Digamos, em abono da verdade, que o 8.º ano era, comparado com os anteriores, o mais complicado, porque misturava cadeiras do chamado ensino liceal e do comercial e, depois, porque o número de disciplinas aumentava de repente, ganhando uma “especialização” para a qual os anos anteriores não nos haviam preparado.

Se a saída de um velho major, também antigo aluno, o Guerra, “descomplicou” a cadeira de Contabilidade, que ele não sabia ensinar, e o Dr. Luzélio Saraiva foi exímio em tornar simples, o certo é que a disciplina de Química, que até aí não tinha nada de especial, transformou-se num pavor, por causa do Dr. Horácio Porto, que, sendo licenciado em Economia ou Finanças, vinha fazer “um gancho” ensinando uma matéria para a qual não estava devidamente preparado nem habilitado.

Mas caracterizemos este espécime.

 

Homem magro, de rosto afilado, muito branco, destacando-se-lhe umas quantas sardas, óculos de armação dourada, vestindo fato completo, que, com requintados cuidados, evitava sujar de pó de giz, sorriso cínico e gracejo fácil, escondia muito mal um imenso sadismo. Devia estar convencido que, por se tratar de internato e nós sermos, na maioria esmagadora, filhos de militares de baixa graduação, aquela instituição era um asilo para jovens desprotegidos. E, desse modo, tratou-nos, naquele seu segundo ano de permanência na Casa, como se fossemos lixo intelectual.

Explicava mal e de forma confusa a matéria que supostamente devia ensinar e, nos chamados “pontos escritos” (hoje são testes) um erro, por mínimo que fosse, baixava a classificação de forma estrondosa. Ter dez valores (em vinte), com aquele cavalheiro era conseguir meter uma lança em África.
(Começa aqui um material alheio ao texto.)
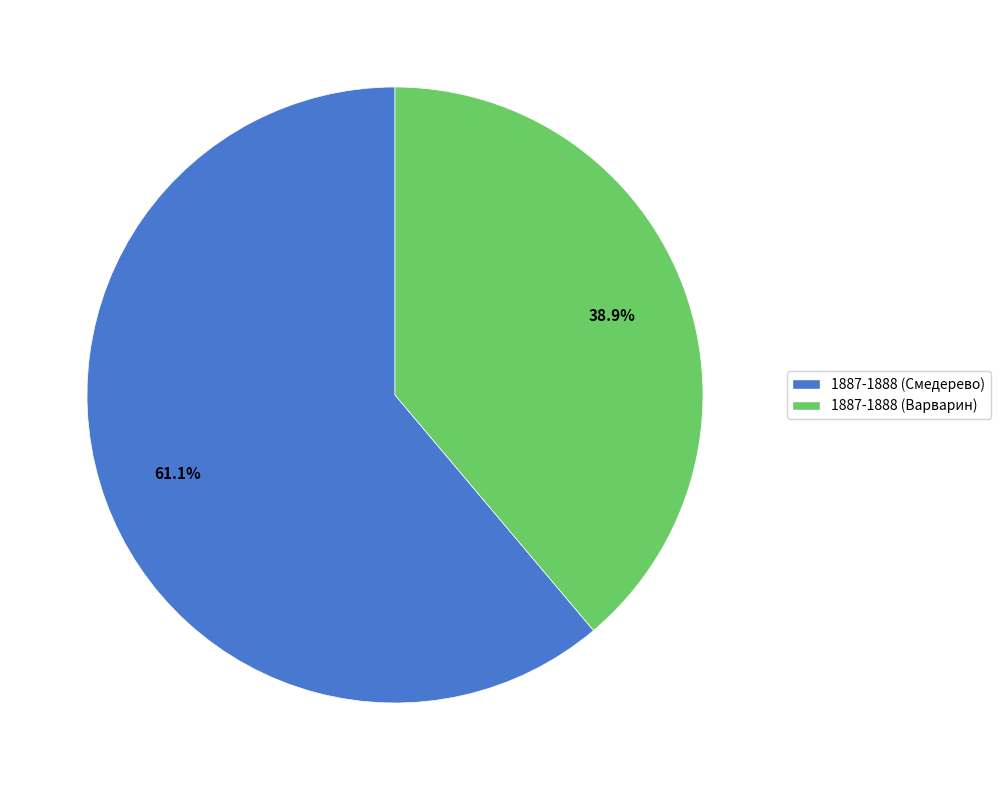

Between 1887-1888 (Смедерево) and 1887-1888 (Варварин), which is larger?

1887-1888 (Смедерево)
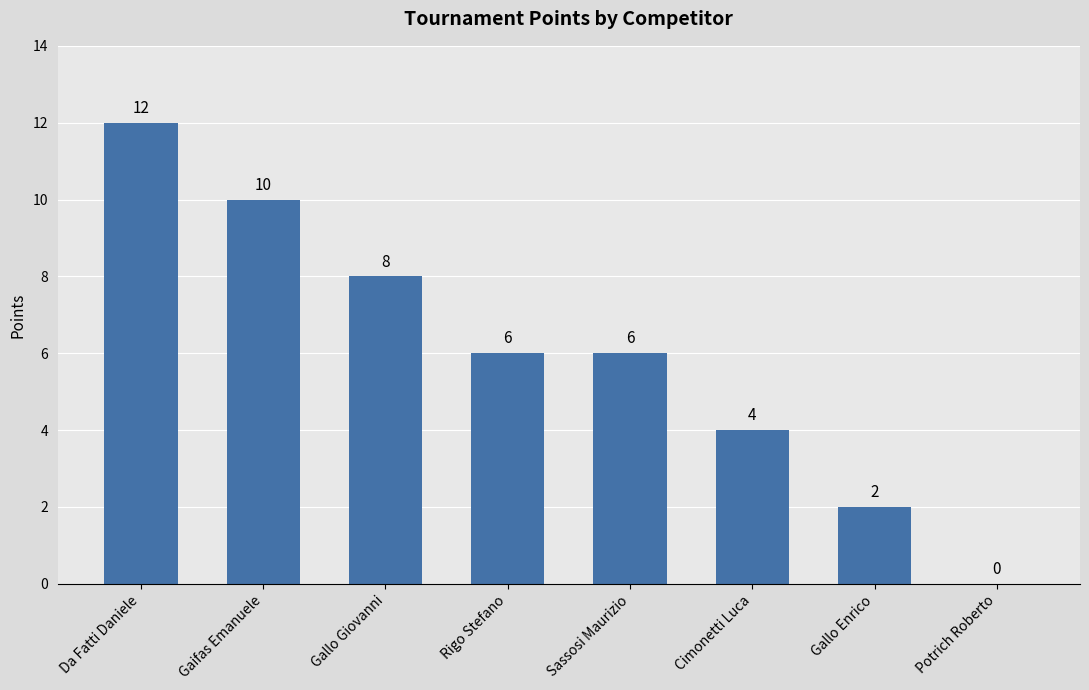

How many distinct data groups are displayed?

1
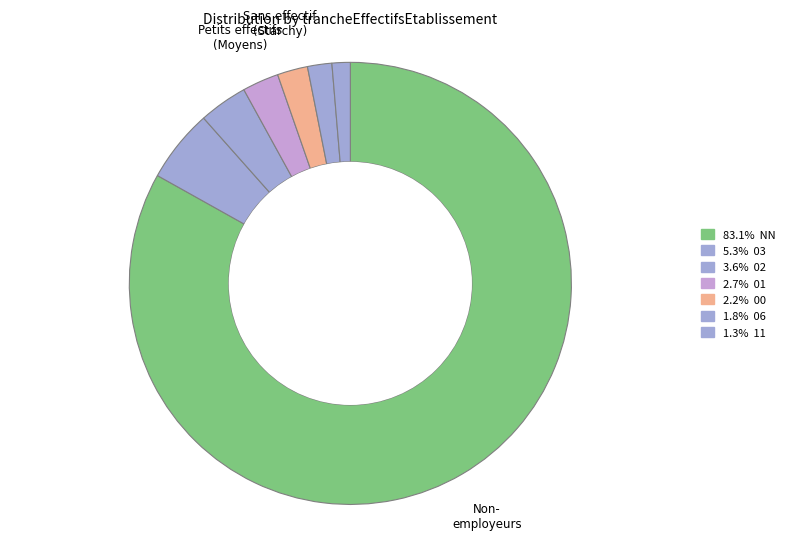

How many slices are in this pie chart?

7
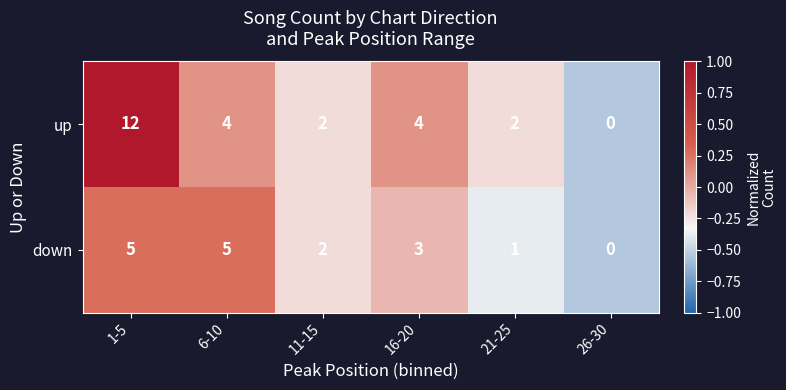

What is the difference between the second highest and minimum values in the down series?

5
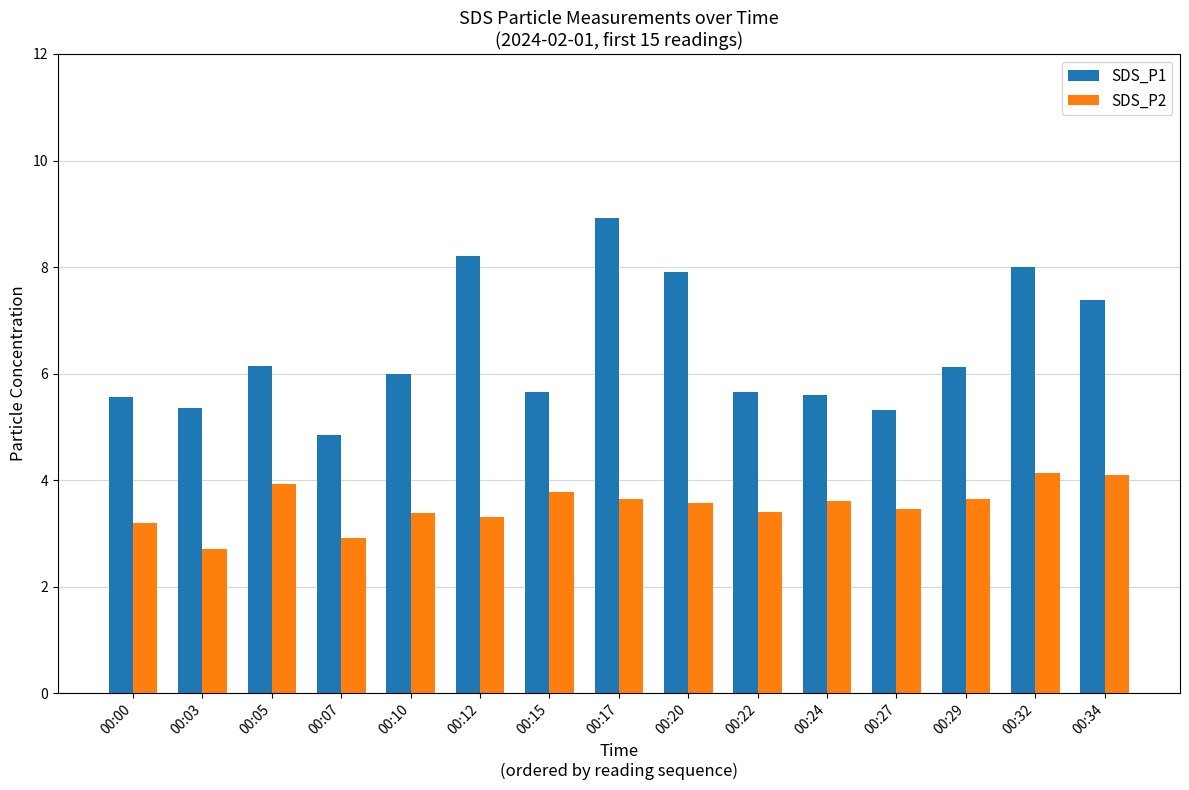

Which series has the largest total across all categories?

SDS_P1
Excelentes eram os meus companheiros que tiravam entre onze e treze.

No acto da entrega dos pontos escritos esboçava um sorriso sacana e perguntava ao aluno: «Então, diga lá, a nota que espera ter?». A rapaziada ficava embasbacada, porque, se arriscava julgar ter merecido um onze, ele, com o tal sorriso, que estava a pedir uma belíssima paulada no alto da tola onde já lhe faltava o cabelo, cantarolava: «A minha vizinha tem grelinhos, tem grelinhos no quintal… Ora fique-se lá com seis valores que já não é muito mal». Entregava a folha com um jeito de quem queria dizer: «Julgavas que valias alguma coisa… Tu não vales nada!» E a turma era corrida a negativas quase do princípio ao fim!

As chamadas ao quadro eram bem piores, tal como noutra altura já tive oportunidade de aqui deixar contado. O aluno ficava de pé e ele sentado, com o sacaninha do sorriso nos lábios e dizia: «Já tem vinte valores, vamos lá ver o que é que vale!» e ia perguntando até ao momento em que o aluno, pálido, descoroçoado, estava preparado para aceitar tudo, ele dizia: «Bom, já tem cinco valores. Pode ir sentar-se».

O pior de tudo é que nada disto era feito por brincadeira! Tudo isto ficava lançado na caderneta e o filho da… mulher da fava rica dava, no final do trimestre a média destas pequenas torturas. E foi assim que de vinte e tal alunos, em primeira época, só aprovaram em todas as disciplinas quatro ou cinco, que passaram de imediato para o 9.º ano. Depois, na segunda época, reprovaram tantos que o curso se desmembrou, ficando no ano seguinte, se a memória não me falha, sete alunos. O resto atrasou a vida um ano, porque, tendo reprovado em Química e mais outra cadeira, se reprovava o ano inteiro.

 

Nunca mais esqueci esse tempo em que tive a sorte ‒ e foi sorte ‒ de aprovar o que me deu a possibilidade de ingressar nos últimos anos do curso, caso contrário hoje seria um civil com um outro qualquer rumo na vida.

Como se vê, guardo do Dr. Horácio Santos Porto a pior opinião, julgando, ao que sei, que ainda é vivo, nesta altura da minha e da vida dele, não teria, se o encontrasse, compaixão de espécie alguma em atirar-lhe em rosto o quanto o desprezei e desprezo como professor, já que os meus quarenta anos de docência me dão autoridade para avaliar aquilo que ele nunca soube ser naquele “annus horribillis”.